SAN ANTONIO - CPS Energy is continuing to ask customers on Wednesday to conserve energy wherever possible.
This is following the Electric Reliability Council of Texas (ERCOT) narrowly avoided emergency conditions on Tuesday evening.
According to CPS Energy, it is very unlikely there should be controlled outages anywhere in the San Antonio area today.
ERCOT put out the call to conserve energy across the state. There’s a number of reasons why they did that.
About 25% of the states electricity generating capacity is off-line right now for maintenance because of the February freeze and to get ready for the summer months.
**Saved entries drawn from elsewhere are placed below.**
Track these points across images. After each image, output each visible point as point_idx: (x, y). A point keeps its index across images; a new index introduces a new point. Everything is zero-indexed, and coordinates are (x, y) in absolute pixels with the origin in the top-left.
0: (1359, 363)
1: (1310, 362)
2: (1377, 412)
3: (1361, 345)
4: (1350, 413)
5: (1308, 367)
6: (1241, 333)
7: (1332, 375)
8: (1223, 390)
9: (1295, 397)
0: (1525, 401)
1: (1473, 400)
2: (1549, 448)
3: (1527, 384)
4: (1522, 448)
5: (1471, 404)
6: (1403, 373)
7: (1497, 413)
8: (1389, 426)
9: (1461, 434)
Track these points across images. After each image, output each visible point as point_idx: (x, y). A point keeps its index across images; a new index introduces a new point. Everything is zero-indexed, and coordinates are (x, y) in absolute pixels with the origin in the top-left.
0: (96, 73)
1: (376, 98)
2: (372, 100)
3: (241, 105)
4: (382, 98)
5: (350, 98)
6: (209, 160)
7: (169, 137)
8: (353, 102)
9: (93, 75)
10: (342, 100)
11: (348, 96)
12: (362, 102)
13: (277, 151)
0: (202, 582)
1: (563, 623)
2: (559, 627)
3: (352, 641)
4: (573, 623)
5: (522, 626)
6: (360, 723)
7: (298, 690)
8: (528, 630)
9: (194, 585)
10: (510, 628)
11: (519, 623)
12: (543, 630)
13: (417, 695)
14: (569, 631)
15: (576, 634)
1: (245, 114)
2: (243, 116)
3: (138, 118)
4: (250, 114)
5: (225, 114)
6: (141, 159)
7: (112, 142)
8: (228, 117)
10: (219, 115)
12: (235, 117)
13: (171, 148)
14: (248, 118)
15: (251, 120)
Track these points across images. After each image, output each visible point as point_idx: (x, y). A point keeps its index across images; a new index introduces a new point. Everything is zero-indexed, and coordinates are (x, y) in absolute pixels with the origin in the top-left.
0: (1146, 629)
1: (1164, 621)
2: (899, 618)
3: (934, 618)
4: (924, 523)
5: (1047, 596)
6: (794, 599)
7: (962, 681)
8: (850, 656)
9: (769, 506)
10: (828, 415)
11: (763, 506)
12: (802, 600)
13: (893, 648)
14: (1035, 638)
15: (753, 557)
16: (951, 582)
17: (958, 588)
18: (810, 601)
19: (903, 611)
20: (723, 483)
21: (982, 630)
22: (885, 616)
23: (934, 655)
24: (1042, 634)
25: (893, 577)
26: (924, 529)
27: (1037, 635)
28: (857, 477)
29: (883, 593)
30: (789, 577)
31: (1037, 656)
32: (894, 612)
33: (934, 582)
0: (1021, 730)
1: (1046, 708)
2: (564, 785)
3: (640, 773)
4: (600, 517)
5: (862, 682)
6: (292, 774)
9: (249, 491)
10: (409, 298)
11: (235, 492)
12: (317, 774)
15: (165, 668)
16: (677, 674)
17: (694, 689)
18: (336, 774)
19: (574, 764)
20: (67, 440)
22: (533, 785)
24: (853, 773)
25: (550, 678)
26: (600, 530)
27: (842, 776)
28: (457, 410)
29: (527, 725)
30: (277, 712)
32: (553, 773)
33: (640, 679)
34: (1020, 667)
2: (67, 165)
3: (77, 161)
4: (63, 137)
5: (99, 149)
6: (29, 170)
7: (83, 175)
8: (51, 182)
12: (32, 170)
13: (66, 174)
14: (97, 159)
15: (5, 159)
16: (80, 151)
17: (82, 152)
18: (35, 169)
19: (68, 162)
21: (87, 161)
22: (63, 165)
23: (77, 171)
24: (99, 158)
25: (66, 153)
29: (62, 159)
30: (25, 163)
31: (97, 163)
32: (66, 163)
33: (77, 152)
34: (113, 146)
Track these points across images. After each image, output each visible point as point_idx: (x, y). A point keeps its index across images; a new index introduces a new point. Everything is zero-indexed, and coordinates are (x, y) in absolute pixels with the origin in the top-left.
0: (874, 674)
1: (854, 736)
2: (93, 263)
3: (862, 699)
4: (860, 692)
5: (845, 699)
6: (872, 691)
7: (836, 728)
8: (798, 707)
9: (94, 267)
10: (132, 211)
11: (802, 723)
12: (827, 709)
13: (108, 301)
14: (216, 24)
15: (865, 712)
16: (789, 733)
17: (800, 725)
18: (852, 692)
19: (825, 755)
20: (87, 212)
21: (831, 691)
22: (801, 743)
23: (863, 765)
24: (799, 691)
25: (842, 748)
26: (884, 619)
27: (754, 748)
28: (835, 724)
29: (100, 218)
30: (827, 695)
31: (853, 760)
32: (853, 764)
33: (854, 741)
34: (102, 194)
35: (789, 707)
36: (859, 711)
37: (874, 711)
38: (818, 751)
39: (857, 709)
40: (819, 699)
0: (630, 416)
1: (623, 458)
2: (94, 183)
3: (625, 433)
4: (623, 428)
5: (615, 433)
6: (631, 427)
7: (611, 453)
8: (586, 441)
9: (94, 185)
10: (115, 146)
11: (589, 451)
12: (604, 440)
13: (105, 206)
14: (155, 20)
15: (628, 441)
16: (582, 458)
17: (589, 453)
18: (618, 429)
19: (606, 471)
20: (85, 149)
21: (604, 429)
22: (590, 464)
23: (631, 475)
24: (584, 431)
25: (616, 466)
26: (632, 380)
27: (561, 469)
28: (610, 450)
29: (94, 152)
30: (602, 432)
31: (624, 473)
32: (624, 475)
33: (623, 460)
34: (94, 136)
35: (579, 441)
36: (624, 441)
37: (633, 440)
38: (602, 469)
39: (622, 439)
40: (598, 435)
There were higher than forecasted temperatures in some parts of the state adding more strain on the power grid.
Cloudy conditions blocked some solar panels in West Texas and wind power was lower than expected as well.
CPS Energy told us over the phone that the utility has some plants down for annual maintenance, but there is ample supply for San Antonio customers.
“I understand the sensitivity given what we just went through," said Rudy Garza, chief customer officer, CPS Energy. "We are all still recovering and trying to move forward after an event that was really, really challenging for the entire State of Texas. But we’re going to do our part and let our customers know what’s going on.”
A screenshot from 5:30 p.m. Tuesday from ERCOT's website shows the cost of energy was very expensive, with the whole state in red.
“We are not anticipating any outages but certainly when temperatures are higher than they normally would be this time of year it it is always good to conserve.”
A comparison to a screenshot from Wednesday morning shows a huge difference. The price for energy has dropped.
But can you expect to see a spike in your CPS Energy bill because of what happened yesterday? We're looking into that for you.
Energy fellow at University of Houston, Ed Hirs says he is not surprised by the maintenance issues.
“We have been expecting maintenance problems to show up we have been expecting a lack of new generation capacity really for years the miracle is it’s gone as far as it has," he said.
Hirs also said the responsibility of pricing energy in the state should be taken away from ERCOT.
“So on the one hand they are shoving low prices back at generators most of the time but on the flipside when they are in trouble they jack up the prices and tell the customer that you just have to pay it," Hirs explained.
Currently there isn’t any legislation going through the state that would make that change.